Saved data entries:
╔══
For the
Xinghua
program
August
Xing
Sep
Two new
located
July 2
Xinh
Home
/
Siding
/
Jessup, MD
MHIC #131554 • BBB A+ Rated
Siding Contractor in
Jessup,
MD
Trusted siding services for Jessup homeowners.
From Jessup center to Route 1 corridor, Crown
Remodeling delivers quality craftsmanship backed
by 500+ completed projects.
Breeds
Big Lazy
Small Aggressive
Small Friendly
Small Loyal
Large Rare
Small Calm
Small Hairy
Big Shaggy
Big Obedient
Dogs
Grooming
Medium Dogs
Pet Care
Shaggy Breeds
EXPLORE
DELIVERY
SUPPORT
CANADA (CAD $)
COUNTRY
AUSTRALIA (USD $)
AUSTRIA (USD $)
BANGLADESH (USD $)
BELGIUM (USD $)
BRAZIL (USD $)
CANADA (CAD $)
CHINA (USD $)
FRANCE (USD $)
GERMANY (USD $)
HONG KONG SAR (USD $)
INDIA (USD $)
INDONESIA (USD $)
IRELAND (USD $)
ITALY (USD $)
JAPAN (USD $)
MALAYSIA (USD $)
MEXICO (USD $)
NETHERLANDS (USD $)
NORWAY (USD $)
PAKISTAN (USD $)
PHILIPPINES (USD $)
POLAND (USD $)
╚══
╔══
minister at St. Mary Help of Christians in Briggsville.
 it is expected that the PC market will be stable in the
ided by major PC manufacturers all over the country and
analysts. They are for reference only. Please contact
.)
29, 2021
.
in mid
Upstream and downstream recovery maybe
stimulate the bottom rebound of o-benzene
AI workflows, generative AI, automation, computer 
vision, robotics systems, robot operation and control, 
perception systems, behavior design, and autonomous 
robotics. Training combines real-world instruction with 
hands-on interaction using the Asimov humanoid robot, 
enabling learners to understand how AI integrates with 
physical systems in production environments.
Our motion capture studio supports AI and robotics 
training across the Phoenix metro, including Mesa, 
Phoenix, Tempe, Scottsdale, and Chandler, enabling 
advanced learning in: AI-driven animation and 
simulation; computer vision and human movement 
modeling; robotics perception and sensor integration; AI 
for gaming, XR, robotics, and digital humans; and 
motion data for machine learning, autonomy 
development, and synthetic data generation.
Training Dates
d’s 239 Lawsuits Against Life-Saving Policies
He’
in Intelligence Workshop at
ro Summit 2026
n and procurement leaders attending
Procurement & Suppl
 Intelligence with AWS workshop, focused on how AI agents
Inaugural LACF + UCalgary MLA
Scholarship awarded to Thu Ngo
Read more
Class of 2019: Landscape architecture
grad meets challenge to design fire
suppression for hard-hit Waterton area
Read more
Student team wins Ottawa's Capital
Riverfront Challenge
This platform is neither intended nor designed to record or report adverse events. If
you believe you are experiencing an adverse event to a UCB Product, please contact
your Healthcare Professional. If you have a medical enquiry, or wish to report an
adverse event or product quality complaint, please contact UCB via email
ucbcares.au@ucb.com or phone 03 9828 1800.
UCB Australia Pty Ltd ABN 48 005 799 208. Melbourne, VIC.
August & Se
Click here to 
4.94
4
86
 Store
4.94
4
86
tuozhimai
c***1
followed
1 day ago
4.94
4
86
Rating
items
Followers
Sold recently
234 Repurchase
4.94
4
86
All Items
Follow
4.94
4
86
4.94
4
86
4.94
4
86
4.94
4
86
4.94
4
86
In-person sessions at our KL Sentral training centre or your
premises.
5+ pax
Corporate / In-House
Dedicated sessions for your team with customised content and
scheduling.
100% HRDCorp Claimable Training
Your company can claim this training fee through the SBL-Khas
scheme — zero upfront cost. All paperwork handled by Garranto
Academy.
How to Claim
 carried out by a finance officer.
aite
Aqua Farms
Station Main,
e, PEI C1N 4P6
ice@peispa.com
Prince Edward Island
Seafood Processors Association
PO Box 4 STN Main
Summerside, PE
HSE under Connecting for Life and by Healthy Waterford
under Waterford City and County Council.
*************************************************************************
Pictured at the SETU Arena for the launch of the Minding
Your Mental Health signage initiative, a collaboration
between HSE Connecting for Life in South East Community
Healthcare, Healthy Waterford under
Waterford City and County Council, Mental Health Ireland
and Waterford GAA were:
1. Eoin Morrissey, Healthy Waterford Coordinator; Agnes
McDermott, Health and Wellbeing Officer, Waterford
╚══
#### WRITTEN TASK
Can you swap "studio" for "lab" in the lines between the one holding "minister at St." and the one holding "Inaugural LACF + UCalgary MLA", inclusive, and give back only those lines with nothing else changed?

#### EXPECTED ANSWER
minister at St. Mary Help of Christians in Briggsville.
 it is expected that the PC market will be stable in the
ided by major PC manufacturers all over the country and
analysts. They are for reference only. Please contact
.)
29, 2021
.
in mid
Upstream and downstream recovery maybe
stimulate the bottom rebound of o-benzene
AI workflows, generative AI, automation, computer 
vision, robotics systems, robot operation and control, 
perception systems, behavior design, and autonomous 
robotics. Training combines real-world instruction with 
hands-on interaction using the Asimov humanoid robot, 
enabling learners to understand how AI integrates with 
physical systems in production environments.
Our motion capture lab supports AI and robotics 
training across the Phoenix metro, including Mesa, 
Phoenix, Tempe, Scottsdale, and Chandler, enabling 
advanced learning in: AI-driven animation and 
simulation; computer vision and human movement 
modeling; robotics perception and sensor integration; AI 
for gaming, XR, robotics, and digital humans; and 
motion data for machine learning, autonomy 
development, and synthetic data generation.
Training Dates
d’s 239 Lawsuits Against Life-Saving Policies
He’
in Intelligence Workshop at
ro Summit 2026
n and procurement leaders attending
Procurement & Suppl
 Intelligence with AWS workshop, focused on how AI agents
Inaugural LACF + UCalgary MLA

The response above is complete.